On 28 November 2005, not surprisingly, the Burmese military junta has extended by six months house arrest of opposition leader. An extension made under the 1975 law on protection of the State (Article 10b) to "protect the state from destructive elements" which allows the state to imprison someone for five years without trial. On 20 May 2006, Ibrahim Gambari, a UN special envoy met Suu Kyi, the first foreign visit since 2004.

On 27 May 2006, the house arrest of Aung San Suu Kyi was extended by one year, which causes the call of Kofi Annan, the UN secretary-general, Than Shwe at the head of the military junta. On 9 June 2006, Suu Kyi was hospitalized due to severe diarrhea, according to a United Nations representative for a national coalition government for the Union of Burma. The junta denies this information. On 19 June 2006, Suu Kyi spent her sixty-first birthday under house arrest, his telephone line is cut, his mail filter and has no access to medical care she wants. Events are organized to Burmese embassies.
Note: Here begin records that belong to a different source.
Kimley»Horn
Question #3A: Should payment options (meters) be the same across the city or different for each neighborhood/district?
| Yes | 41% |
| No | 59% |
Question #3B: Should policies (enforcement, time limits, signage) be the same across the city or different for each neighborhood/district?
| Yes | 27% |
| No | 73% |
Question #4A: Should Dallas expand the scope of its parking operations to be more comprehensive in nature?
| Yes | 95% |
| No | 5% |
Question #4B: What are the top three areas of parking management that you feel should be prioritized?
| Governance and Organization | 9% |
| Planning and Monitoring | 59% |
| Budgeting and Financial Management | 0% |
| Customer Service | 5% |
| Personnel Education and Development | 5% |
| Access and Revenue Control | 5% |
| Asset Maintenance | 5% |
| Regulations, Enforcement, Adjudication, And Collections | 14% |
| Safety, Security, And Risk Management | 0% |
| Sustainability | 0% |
On 14 May 2007, an appeal is made by some fifty former world leaders for the release of Aung San Suu Kyi.

On 25 May 2007, the Burmese military regime has once again extended by one year the house arrest of Aung San Suu Kyi. On 22 September 2007, the Burmese opponent under house arrest since 2003, is exceptionally brief crying out of her house in Yangon to greet Buddhist monks who demonstrated against the military junta, for the fifth consecutive day. On 24 September 2007, Aung San Suu Kyi was imprisoned in Insein prison. The house arrest expires on Sunday 27 May 2007 but was renewed without trial for one year, and is again on 27 May 2008, totaling seven years of house arrest enforced.

International support
Aung San Suu Kyi has enough support in the United Kingdom and the United States, through the campaign for Free Burma (Free Burma Campaign).
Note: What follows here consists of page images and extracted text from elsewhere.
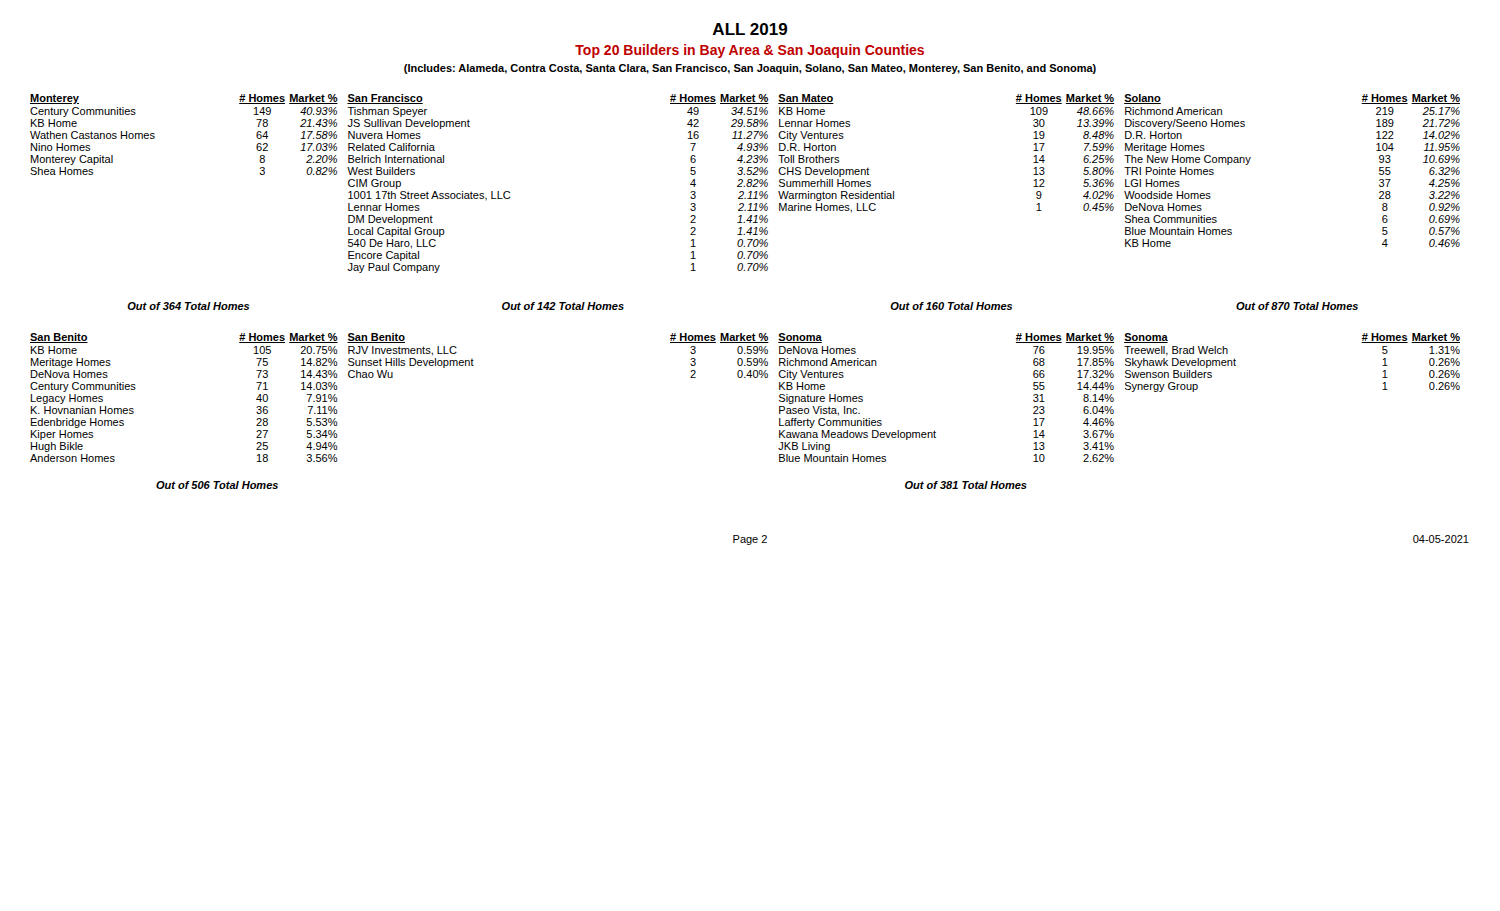ALL 2019
Top 20 Builders in Bay Area & San Joaquin Counties
(Includes: Alameda, Contra Costa, Santa Clara, San Francisco, San Joaquin, Solano, San Mateo, Monterey, San Benito, and Sonoma)
| / Monterey / # Homes / Market % / / --- / --- / --- / / Century Communities / 149 / 40.93% / / KB Home / 78 / 21.43% / / Wathen Castanos Homes / 64 / 17.58% / / Nino Homes / 62 / 17.03% / / Monterey Capital / 8 / 2.20% / / Shea Homes / 3 / 0.82% / | / San Francisco / # Homes / Market % / / --- / --- / --- / / Tishman Speyer / 49 / 34.51% / / JS Sullivan Development / 42 / 29.58% / / Nuvera Homes / 16 / 11.27% / / Related California / 7 / 4.93% / / Belrich International / 6 / 4.23% / / West Builders / 5 / 3.52% / / CIM Group / 4 / 2.82% / / 1001 17th Street Associates, LLC / 3 / 2.11% / / Lennar Homes / 3 / 2.11% / / DM Development / 2 / 1.41% / / Local Capital Group / 2 / 1.41% / / 540 De Haro, LLC / 1 / 0.70% / / Encore Capital / 1 / 0.70% / / Jay Paul Company / 1 / 0.70% / | / San Mateo / # Homes / Market % / / --- / --- / --- / / KB Home / 109 / 48.66% / / Lennar Homes / 30 / 13.39% / / City Ventures / 19 / 8.48% / / D.R. Horton / 17 / 7.59% / / Toll Brothers / 14 / 6.25% / / CHS Development / 13 / 5.80% / / Summerhill Homes / 12 / 5.36% / / Warmington Residential / 9 / 4.02% / / Marine Homes, LLC / 1 / 0.45% / | / Solano / # Homes / Market % / / --- / --- / --- / / Richmond American / 219 / 25.17% / / Discovery/Seeno Homes / 189 / 21.72% / / D.R. Horton / 122 / 14.02% / / Meritage Homes / 104 / 11.95% / / The New Home Company / 93 / 10.69% / / TRI Pointe Homes / 55 / 6.32% / / LGI Homes / 37 / 4.25% / / Woodside Homes / 28 / 3.22% / / DeNova Homes / 8 / 0.92% / / Shea Communities / 6 / 0.69% / / Blue Mountain Homes / 5 / 0.57% / / KB Home / 4 / 0.46% / |
| Out of 364 Total Homes | Out of 142 Total Homes | Out of 160 Total Homes | Out of 870 Total Homes |
| / San Benito / # Homes / Market % / / --- / --- / --- / / KB Home / 105 / 20.75% / / Meritage Homes / 75 / 14.82% / / DeNova Homes / 73 / 14.43% / / Century Communities / 71 / 14.03% / / Legacy Homes / 40 / 7.91% / / K. Hovnanian Homes / 36 / 7.11% / / Edenbridge Homes / 28 / 5.53% / / Kiper Homes / 27 / 5.34% / / Hugh Bikle / 25 / 4.94% / / Anderson Homes / 18 / 3.56% / | / San Benito / # Homes / Market % / / --- / --- / --- / / RJV Investments, LLC / 3 / 0.59% / / Sunset Hills Development / 3 / 0.59% / / Chao Wu / 2 / 0.40% / | / Sonoma / # Homes / Market % / / --- / --- / --- / / DeNova Homes / 76 / 19.95% / / Richmond American / 68 / 17.85% / / City Ventures / 66 / 17.32% / / KB Home / 55 / 14.44% / / Signature Homes / 31 / 8.14% / / Paseo Vista, Inc. / 23 / 6.04% / / Lafferty Communities / 17 / 4.46% / / Kawana Meadows Development / 14 / 3.67% / / JKB Living / 13 / 3.41% / / Blue Mountain Homes / 10 / 2.62% / | / Sonoma / # Homes / Market % / / --- / --- / --- / / Treewell, Brad Welch / 5 / 1.31% / / Skyhawk Development / 1 / 0.26% / / Swenson Builders / 1 / 0.26% / / Synergy Group / 1 / 0.26% / |
| Out of 506 Total Homes | | Out of 381 Total Homes | |
| | Page 2 | 04-05-2021 |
In 2001, the Irish rock band U2 has created the song "Walk On," which was written and dedicated to Aung San Suu Kyi. "Walk On" is banned in Burma. Other artists such as Coldplay, REM, Wayne Shorter, Jane Birkin, Jim Carrey and Damien Rice have publicly supported Suu Kyi.

She was awarded the "Free your mind" (Free your mind) by the MTV Europe Music Awards in 2003.

On 17 June 2005, several protests took place in front of Burmese embassies around the world on the occasion of the sixtieth anniversary of Suu Kyi.

Several attempts at diplomatic pressure were held from the United States, the United Nations and several countries in order to release Suu Kyi.

A film was shot by John Boorman in 1995 which refers to certain events around Suu Kyi: Rangoon.

Suu Kyi receives assistance from the Association International IDEA since it is trapped.

The American magazine New Statesman in 2006 elected Suu Kyi "Hero of our time" (hero of our time). The same year she was ranked as the 47th most powerful woman in the world by Forbes magazine.

Belgian universities Vrije Universiteit Brussel (Free University of Brussels) and the Catholic University of Louvain (UCL) gave him the title of doctor honoris causa. A petition supported by the 14th Dalai Lama was launched in Norway.

On 14 May 2007, a letter signed by fifty former world leaders (including Bill Clinton, Jimmy Carter, Jacques Delors) calls on Burma to release Aung San Suu Kyi.

On 17 October 2007, Aung San Suu Kyi is made honorary citizen of Canada.

On 24 October 2007, Amnesty International publishes a press release about Aung San Suu Kyi on Myanmar. Twelve years under house arrest.